Telling people about your autism

By talking about your autism and advocating for yourself, you make an important step towards feeling comfortable with others. Registering with the Disability Support Service is a formal way of letting the University know you may need accommodations or supports, but this does not mean everyone you meet will know you have a diagnosis of autism (or even understand what that means). It is up to you who you tell or don’t tell – it is your choice.

This activity introduces the advantages of being open about your autism, and give some practical tips.


In the past, your parents or teachers or other people who helped you might have done most of the talking – they knew all about you and could help explain to other people how an autistic spectrum condition affected you socially and educationally.

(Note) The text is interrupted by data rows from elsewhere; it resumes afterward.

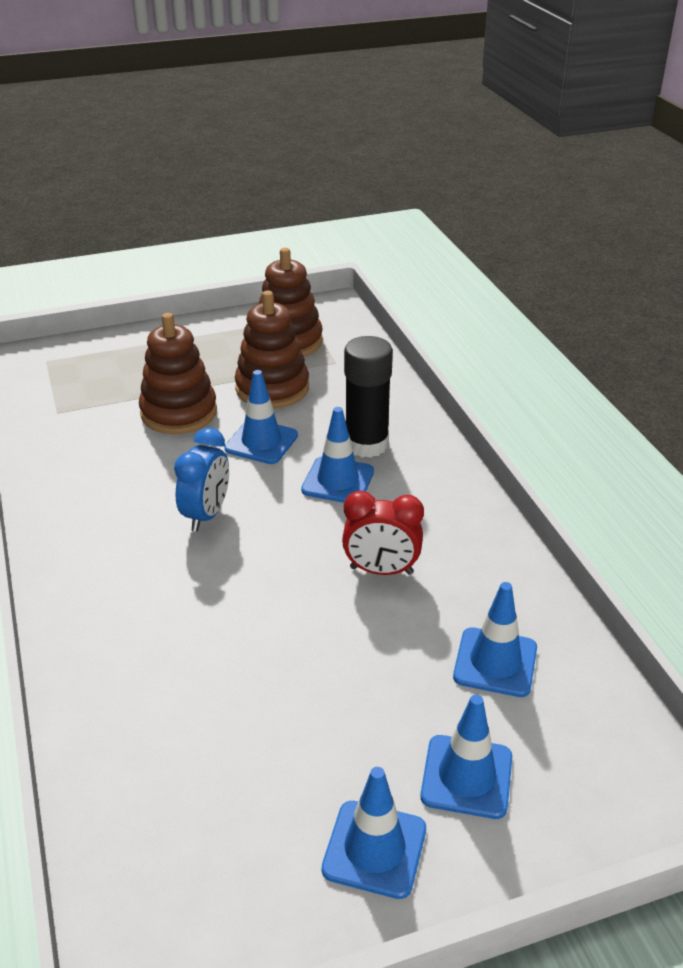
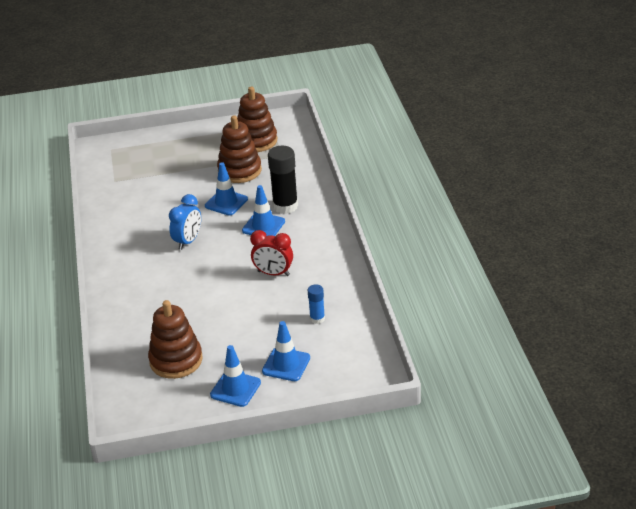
camera: 10 degrees right, 0 degrees up
brown stacking toy [139,313,217,434] -> brown stacking toy moved to [148,300,203,379]
blue traffic cone [453,582,537,697] -> blue glue stick [308,284,325,324]

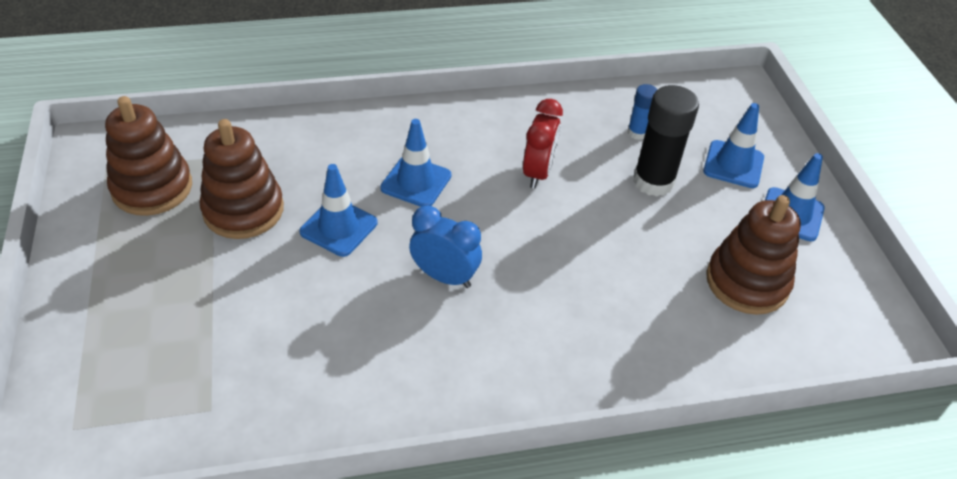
camera: 95 degrees left, 10 degrees up
black glue stick [268,146,298,214] -> black glue stick moved to [633,85,699,197]

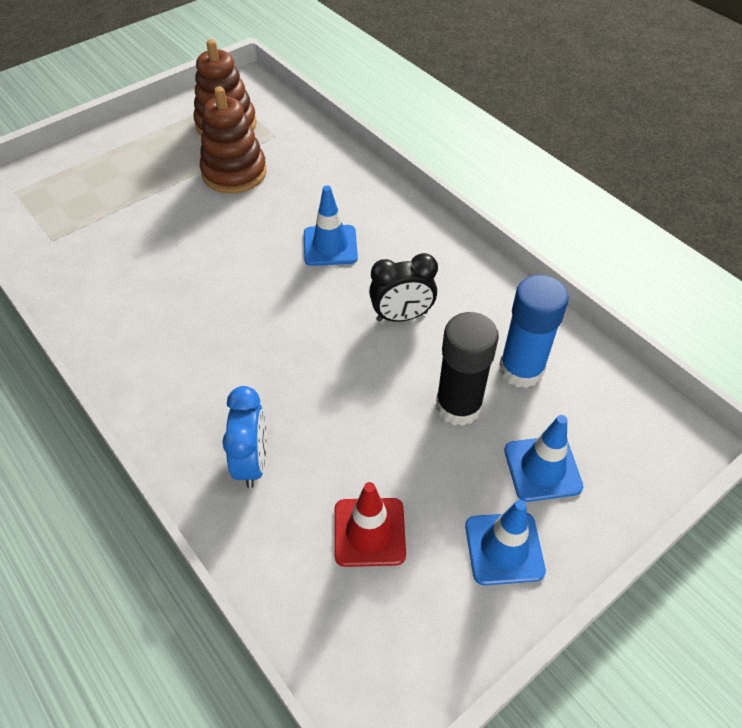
camera: 65 degrees right, 5 degrees up
blue traffic cone [299,164,377,257] -> none
blue clock [409,206,482,288] -> blue clock moved to [222,386,267,488]
red clock [523,99,563,189] -> black clock [369,253,438,322]
blue glue stick [627,84,658,140] -> blue glue stick [499,275,569,388], size x1.88
brown stacking toy [706,195,801,315] -> red traffic cone [334,482,406,567]

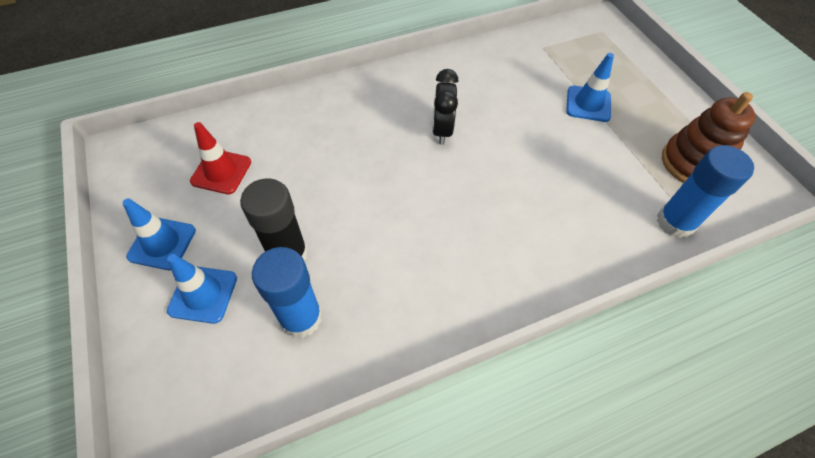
camera: 105 degrees right, 5 degrees up
brown stacking toy [200,87,267,194] -> none
blue clock [222,386,267,488] -> none
blue traffic cone [304,185,358,266] -> blue traffic cone moved to [566,53,614,122]
black clock [369,253,438,322] -> black clock moved to [432,69,459,145]
none -> blue glue stick [657,145,754,238]

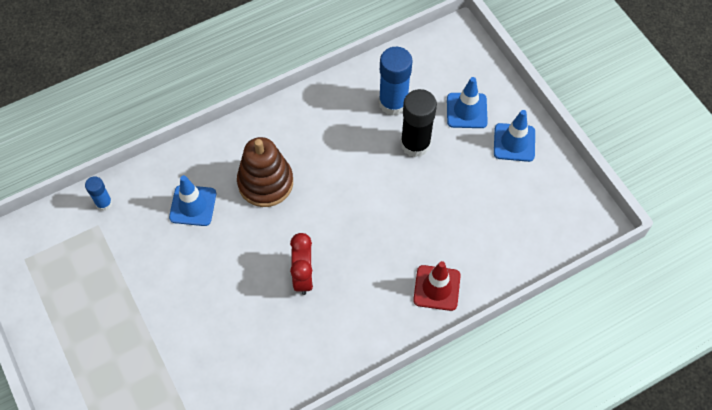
camera: 175 degrees right, 5 degrees up
red traffic cone [190,122,251,194] -> red traffic cone moved to [413,261,461,311]
black clock [432,69,459,145] -> red clock [290,233,314,295]
blue traffic cone [566,53,614,122] -> blue traffic cone moved to [169,175,216,226]
blue glue stick [657,145,754,238] -> blue glue stick [85,176,112,211], size x0.53
brown stacking toy [662,92,756,183] -> brown stacking toy moved to [237,137,293,207]

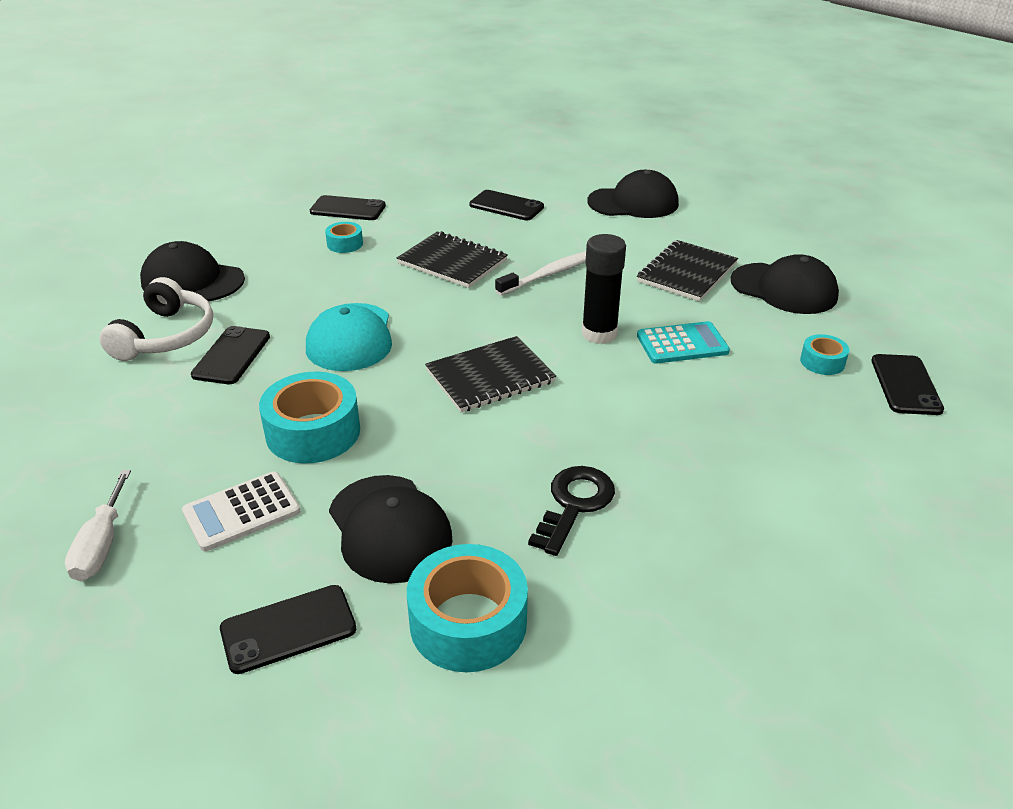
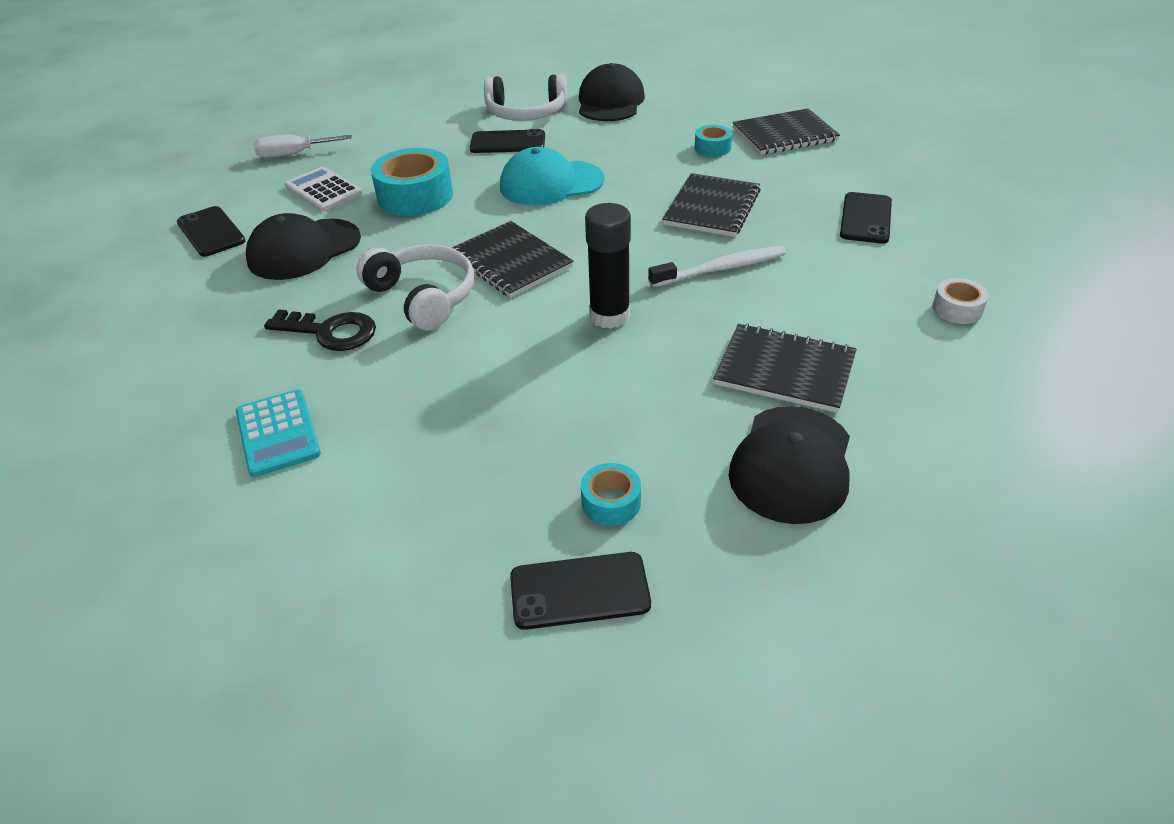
camera: 80 degrees right, 5 degrees up
black phone [310,195,386,220] -> black notebook [732,108,840,155]
turquoise tape [407,544,528,672] -> none
white toothbrush [495,251,586,296] -> white toothbrush turned 60 degrees counterclockwise [648,246,786,287]
black cap [587,170,679,218] -> white tape [932,278,989,324]
turquoise calculator [637,321,730,364] -> turquoise calculator moved to [236,389,321,477]
none -> white headphones [356,245,474,331]

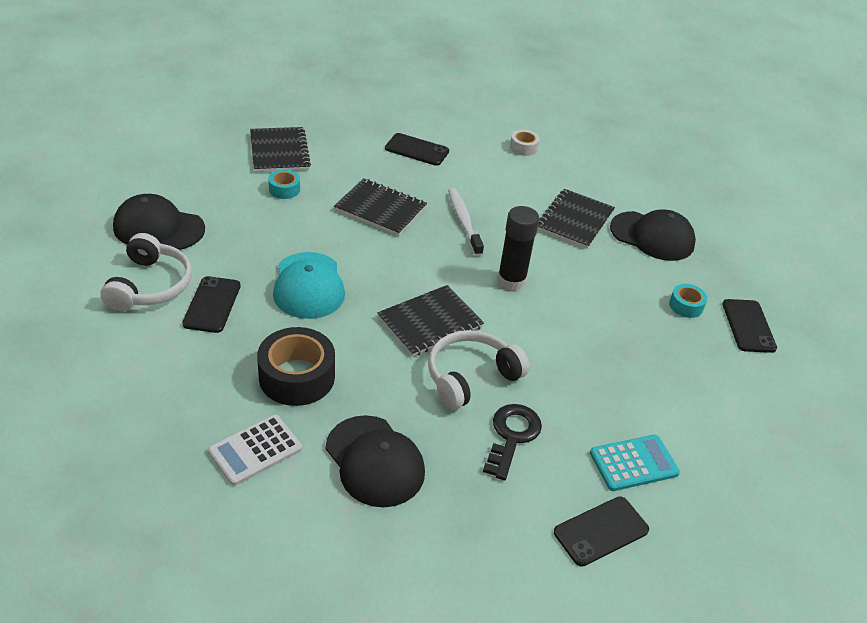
camera: 90 degrees left, 0 degrees up
black phone [177,206,246,257] -> black phone moved to [554,496,649,567]
white screwdriver [254,135,352,158] -> none
turquoise tape [371,148,453,216] -> black tape [257,327,335,406]

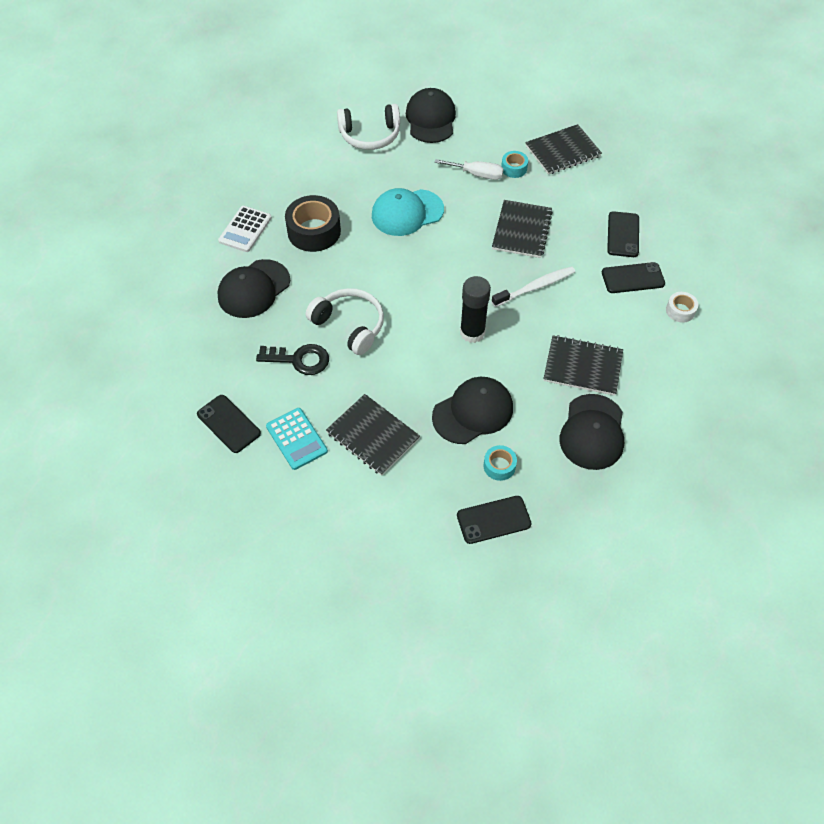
camera: 80 degrees right, 15 degrees up
black phone [182,276,241,333] -> black phone moved to [602,262,665,293]
white calculator [208,415,302,486] -> white calculator turned 105 degrees counterclockwise [218,206,272,252]
black notebook [377,285,484,357] -> black notebook moved to [326,394,420,476]
none -> black cap [432,377,513,444]
none -> white screwdriver [434,159,504,180]

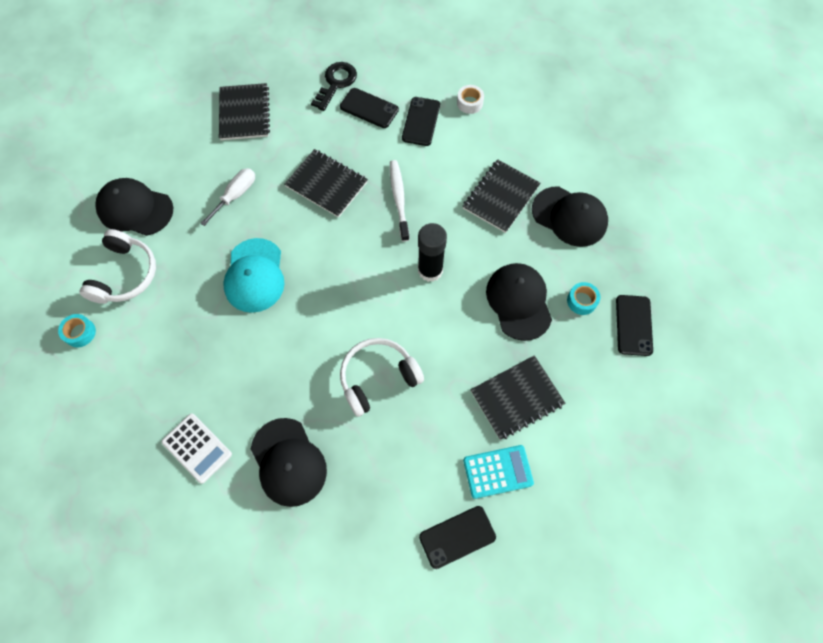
camera: 70 degrees left, 10 degrees up
black key [256,344,329,375] -> black key moved to [311,62,357,111]
black tape [285,195,341,252] -> none
turquoise tape [501,151,528,178] -> turquoise tape moved to [58,314,96,347]

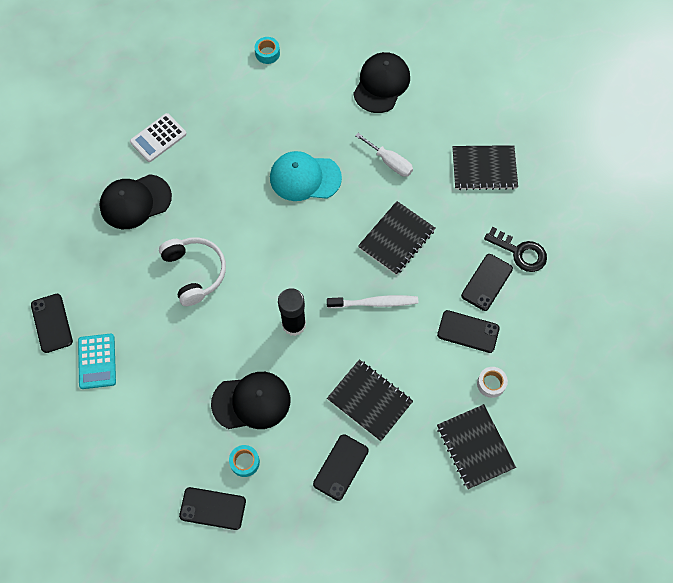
camera: 95 degrees right, 0 degrees up
white headphones [79,229,156,304] -> none
black notebook [471,355,566,440] -> black notebook moved to [437,404,516,489]
black cap [532,186,608,247] -> black phone [313,434,369,501]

What do other people want to/need to know?

Different people need to know different things about your autism at different times – just telling them you have the condition doesn’t give them enough information.

Your friends don’t need to know about the definition of autism, but you will make more sense to them if they know why you are anxious around social events, react in certain ways, experience sensory stuff differently or have certain things you need to do in order to feel comfortable, and it means you don’t have to pretend to be someone else around them.

How could this affect me?

At university, while you can ask for support from the disability office and other people, it’s your responsibility to tell people about your diagnosis AND to explain to them what that means for you.

Even if somebody knows about autism and Asperger Syndrome, it doesn’t mean they know how it will affect you or that they are aware that there are positives as well as negatives to the condition.

90% of parents in our Autism&Uni survey said they had to advocate for their children so they could receive the support they need at school. Students in the surveys said they find it difficult to explain difficulties related to their autism, which might partly be because before college other people were on hand to do it for them.

“I’m always afraid of being turned away or not being able to explain myself well, or being misunderstood and having that change the way I’m treated.” (Autism&Uni survey response)

So it’s really important to think about not just who you tell or how, but what you tell people who can help you and how comfortable you feel with explaining your needs.

What to do next?

Talk about your autism with people you can trust. Don't feel you need to tell everyone.

Practical tips

Being open about your autism means that the stigma some people feel around autism is more likely to go away. Start with people you can trust and specific issues you think they might notice anyway.

A student told us about her experience of telling her friends:

“Because they are aware I feel slightly more like I can be myself instead of trying to fit in although I also think it helps them accept slight differences.

For social stuff it helps as they are aware they can’t just text me and see if I’m free then but should give me several days’ notice – which is nothing personal towards them, it’s just I can’t just be social instantly.

It also helps that if we meet up to do something they know I can’t cope with loud noises, crowds, lights etc. and will ‘switch off’ in these occasions. “

If academic staff know how autism affects your learning and what might make you less anxious, especially if you tell them in plenty of time, they’re more likely to be able to help you. You need to be specific, and your disability advisor can help you come up with strategies you can share.

Several students told us that if friends know the individual things they are anxious about, like finding new places or understanding assignment questions, they can get a lot of support from them.

Questions to think about

  • Who should I tell about my autism?


  • Am I comfortable talking about my autism?


  • Do I know my own strengths and challenges?


  • Do I know the type of support or adjustments that will help me?


  • Am I comfortable asking for help when I need it?